Excerpted passage START
Then we check one of the images with maximum misalignment:

boxImageCheckAlignment[75]

And the blobs match much better

If you turn off the rotation it honestly barely changes anything...

Finally here's an animation (not the smoothest, but turning off rotation might help):

Answer 2

Why is ImageAlign breaking?

The message gives an at least partly helpful hint about why ImageAlign is failing here. The source of the failure is that ImageAlign is first using ImageCorrespondingPoints to find a list of points, and then doing something similar to FindGeometricTransform to figure out what behavior describes the transformation.

This message that means that in at least one case, your masks stored in binarized share only one keypoint with the first mask you are aligning to. These keypoints are found by the default (SURF) method. Since that is not enough to establish a transformation, the function is informing you that it cannot proceed rather than using a transformation that may well be nonsense.

When we get down to brass tacks, we can find one such case where we lack corresponding points:

images = (ColorNegate@*ImageAdjust) /@ Import["http://community.wolfram.com//c/portal/getImageAttachment?filename=ezgif.com-optimize.gif&userId=942204"];

binarized = Binarize@DeleteSmallComponents[FillingTransform@Binarize[GaussianFilter[#, 10], 0.48]] & /@ images;

See:

ImageCorrespondingPoints[binarized[[1]], binarized[[12]], TransformationClass -> "Rigid"]

returns:

{{{304.516, 334.914}}, {{288.808, 198.547}}}

The way to get around this would be to use another keypoint method that does find enough pairs to find a good transformation.
Excerpted passage END
Given records START
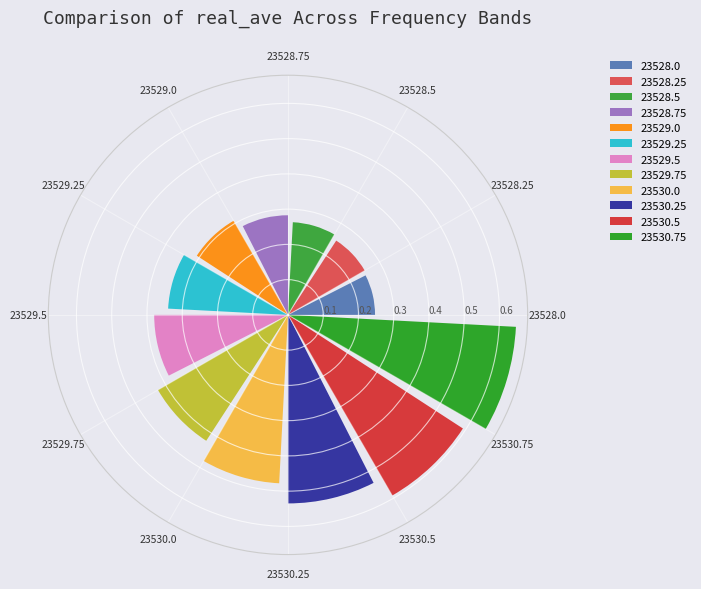

How many bars are there in total?

12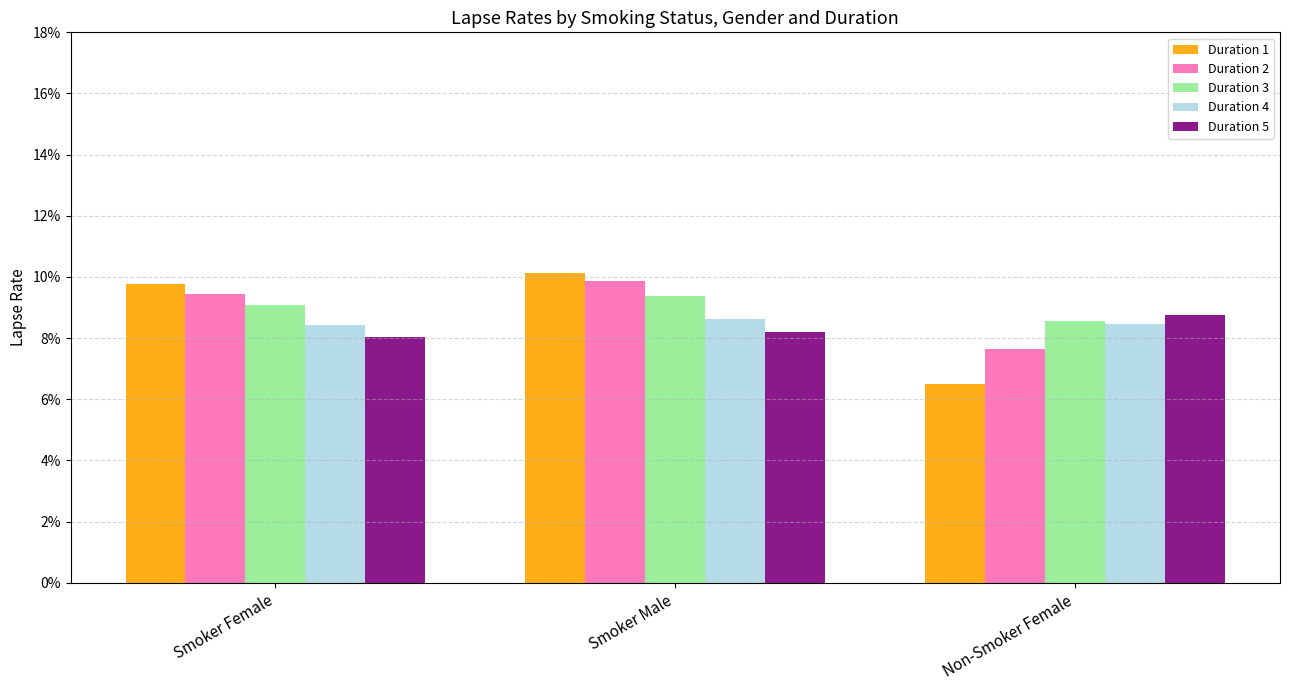

Which series changed the most between Smoker Female and Non-Smoker Female?

Duration 1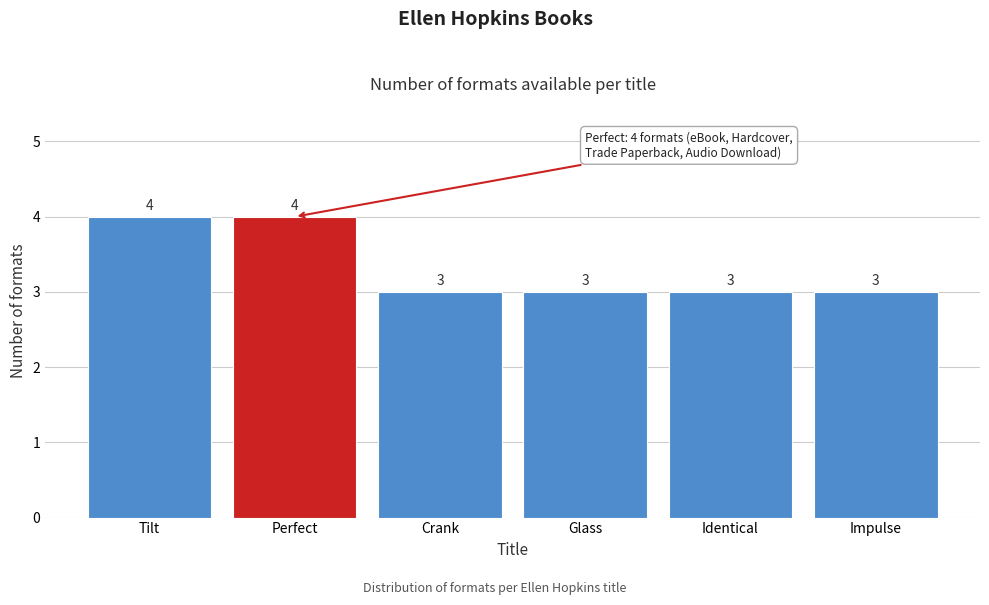

Reading left to right, transcribe all the data shown in this chart.

Tilt=4	Perfect=4	Crank=3	Glass=3	Identical=3	Impulse=3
Given records END
Exercise brief
In the passage on why ImageAlign fails, reproduce the text between "Why is ImageAlign" and "describes the transformation.", inclusive, swapping "hint" for "clue".

Result
Why is ImageAlign breaking?

The message gives an at least partly helpful clue about why ImageAlign is failing here. The source of the failure is that ImageAlign is first using ImageCorrespondingPoints to find a list of points, and then doing something similar to FindGeometricTransform to figure out what behavior describes the transformation.